(last updated July 2019)
What has been happening in the paintball industry
The first game of paintball was played in the early 1980s in America, using paint guns originally designed for marking trees and cattle. A year after the first game was played, the first paintball centre was opened in New York state and the growth of paintball as an international activity began.
Today, paintball (and its 'sister' airsoft, which uses small plastic balls instead of paint markers) is well established in the UK and is a popular recreational activity. The main UK association for the sector was formed in 1990. Initially called the European Paintball Sports Federation (EPSF), it was formed by members of the trade concerned that the wording of the Firearms Act at the time may have led to a Home Office ban. Throughout its existence the EPSF (which became the United Kingdom Paintball Sports Federation (UKPSF) in the late 1990s) has had an ongoing dialogue with the police, the government and so on to ensure the sport is fairly represented.
The UKPSF operates an accreditation scheme for paintball sites. To become accredited a site must be a member of the UKPSF and have high equipment standards, services and levels of staff training.
Recent developments include:
- a general increase in interest in all leisure activities
- outdoor activity centres becoming increasingly popular venues for groups celebrating an event, such as birthdays or stag and hen weekends. Many businesses also use activity centres for team-building exercises for their employees
- improvements in quality and safety at most paintball centres
- the designation of paintballing as an official Scout activity as a result of the above improvements
- a general trend towards taking more holidays and short breaks in the UK
- technical developments - for example the introduction of laser paintball systems
There is some evidence though that paintball participation is currently weakening, with speculation that the popularity of events like Tough Mudder assault-course races is eclipsing paintball. Others suggest that paintball has just gone out of fashion somewhat.

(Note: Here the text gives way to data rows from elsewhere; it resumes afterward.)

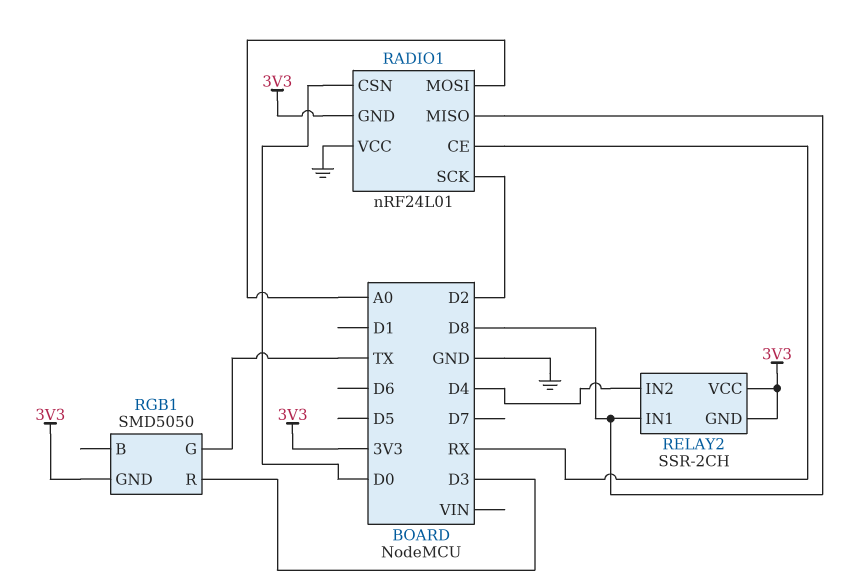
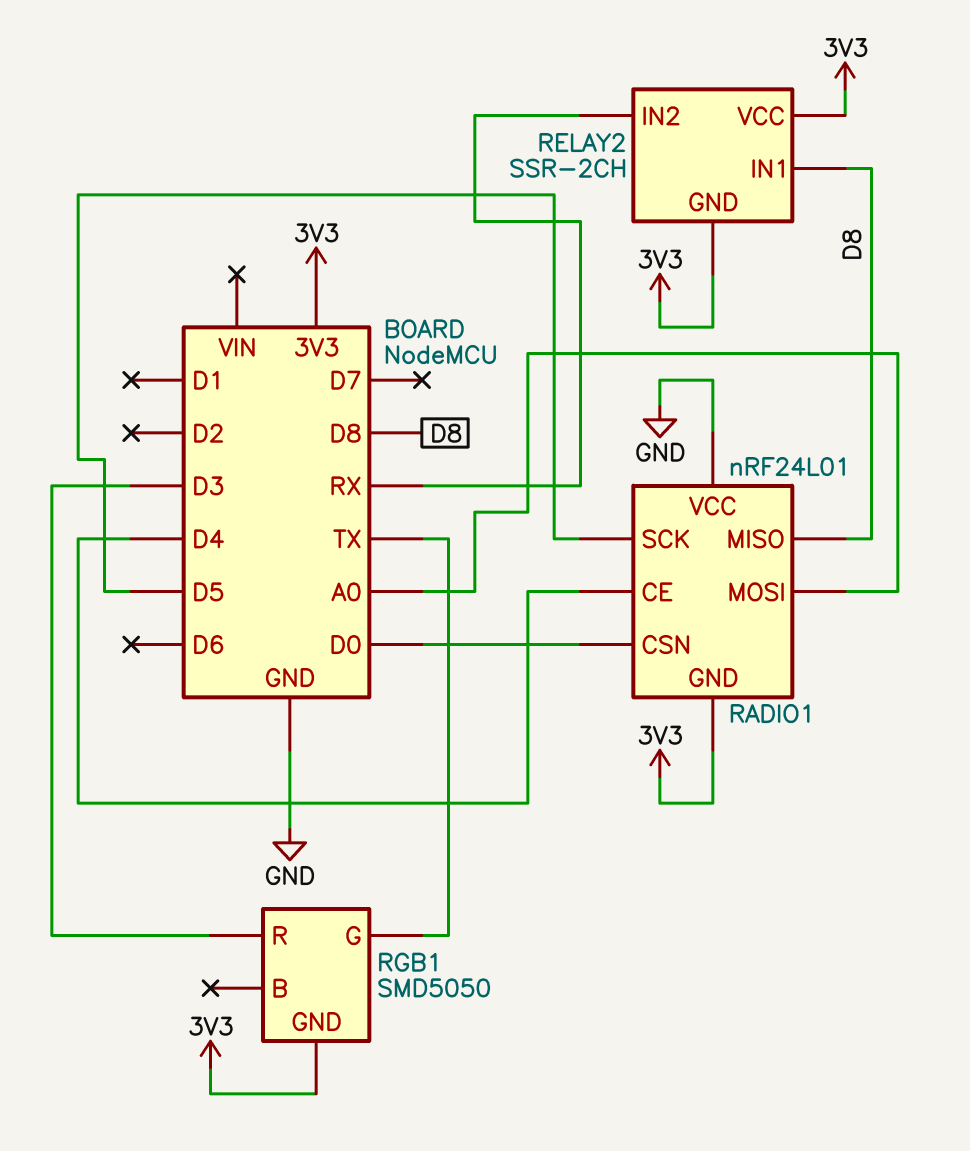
RADIO1 pin CE: RX -> D4
RADIO1 pin SCK: D2 -> D5
RELAY2 pin IN2: D4 -> RX

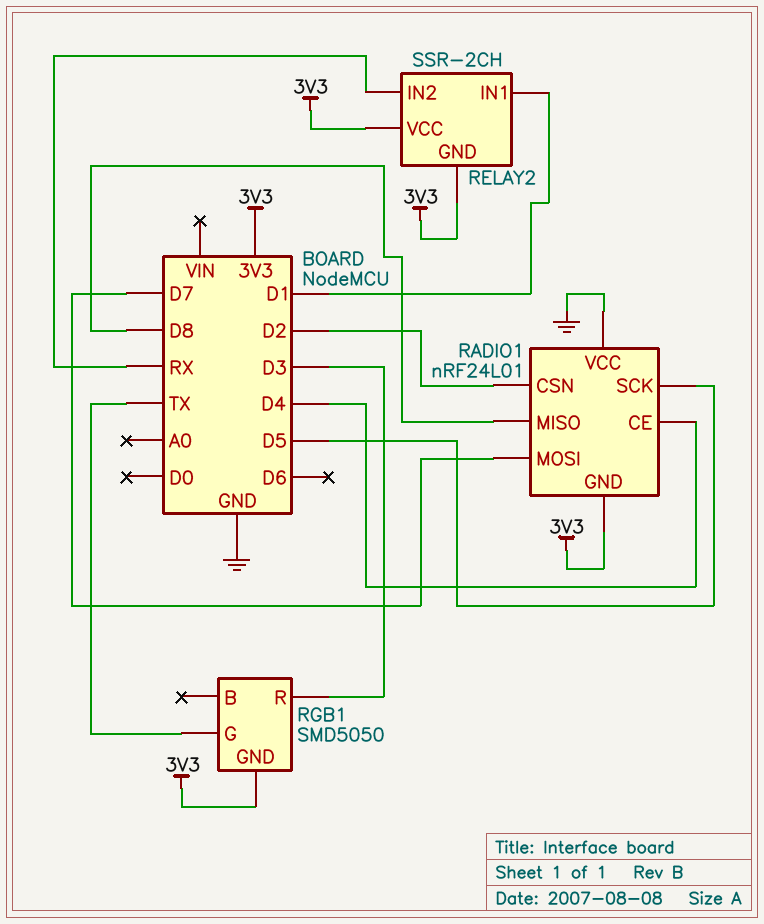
RADIO1 pin CSN: D0 -> D2
RADIO1 pin MOSI: A0 -> D7
RELAY2 pin IN1: D8 -> D1

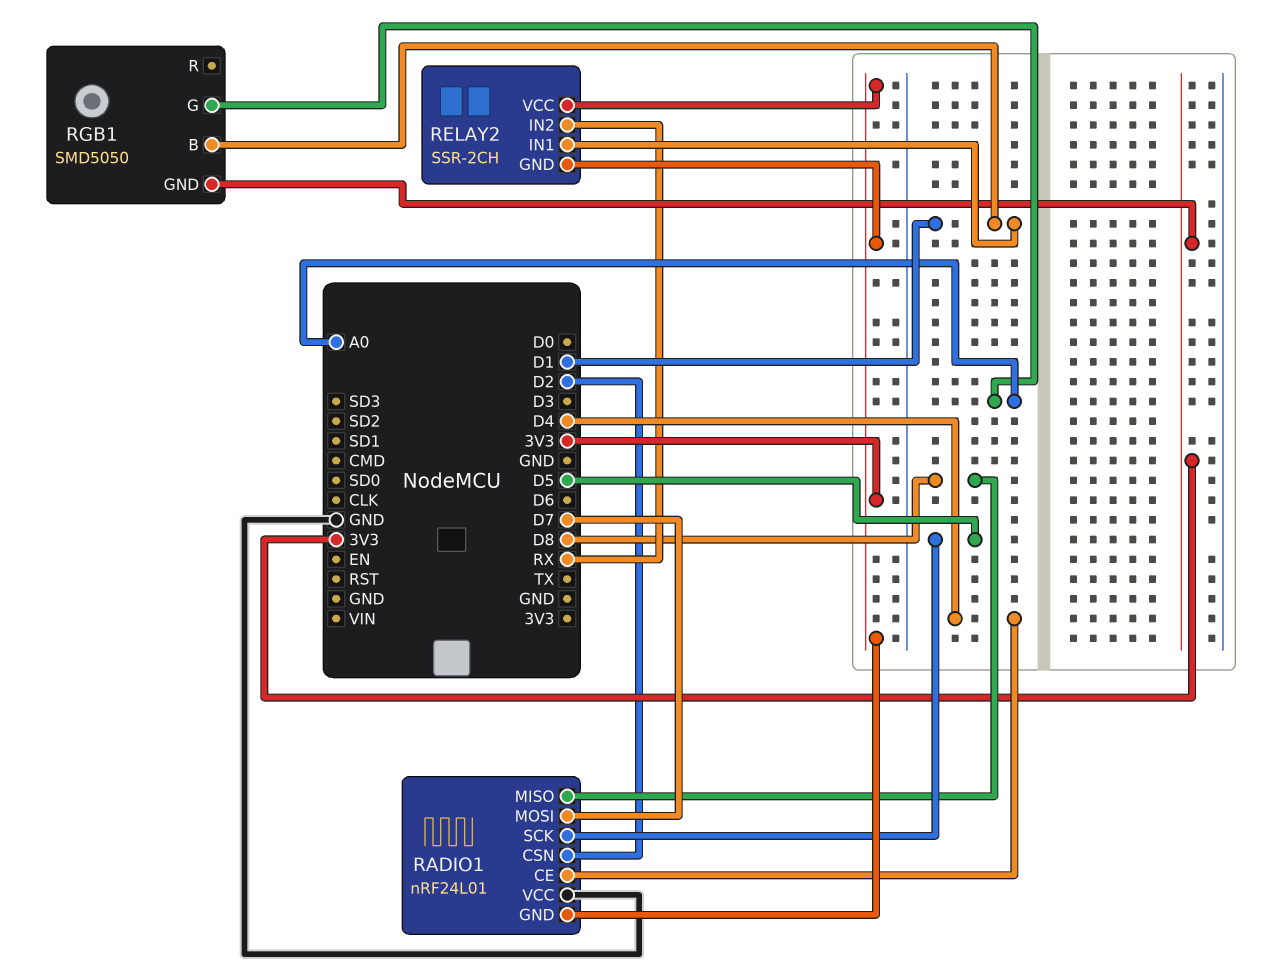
RGB1 pin B: none -> D1
RGB1 pin G: TX -> A0
RGB1 pin R: D3 -> none

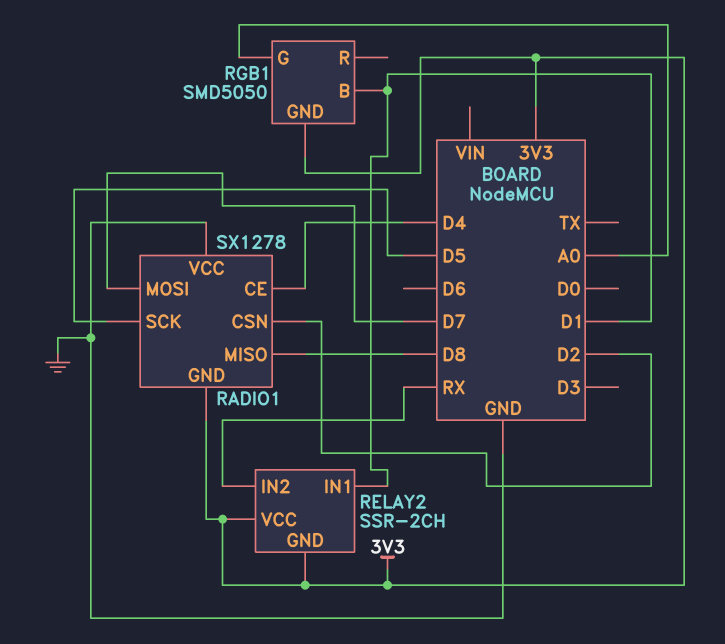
RADIO1: nRF24L01 -> SX1278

The economy took a sharp downturn during the late 2000s and remained weak during the early 2010s. Unfortunately for leisure businesses like paintball sites this did affect demand, as people reduced their non-essential spending and businesses cut back on costs like corporate events and staff days out. Nevertheless, paintball remained popular, and because of its status as a 'special event' activity there was still reasonably strong demand. Centres had to keep their prices keen though, and the market became very competitive, particularly as new paintballing sites continued to spring up around the country. The mid 2010s saw the economy begin to pick up, although people remained cautious with their spending.
The economic recovery, which started in 2013 and continued during 2014 and into the first half of 2015, slowed in the second half of the year. The slowdown in the economy continued throughout 2016, made worse by the economic uncertainty and a loss of confidence amongst both consumers and businesses following the Brexit vote in June. The pound fell after the vote, increasing inflation and reducing consumers' spending power. The economy continued to perform weakly with low growth in 2017 and into 2018. Little change is forecast for the foreseeable future. To off-set this to some extent, the weak pound meant more people staying at home and holidaying in the UK and people on holiday will often be looking for activities for the family. Also, people have continued to spend on leisure activities despite the squeeze on household budgets.
Keeping up to date with developments
Joining a trade association is an excellent way of staying up to date. The United Kingdom Paintball Sports Federation actively represents the paintball sector in the UK and can provide helpful information, publications, training and support for paintball businesses. You can find more information on the UKPSF website.
You can get a lot of useful information by visiting a trade show for the paintball industry. You will be able to meet manufacturers, suppliers and importers and plan your future equipment buying. Information about forthcoming trade shows for the leisure and outdoor sectors can be found on the exhibitions website.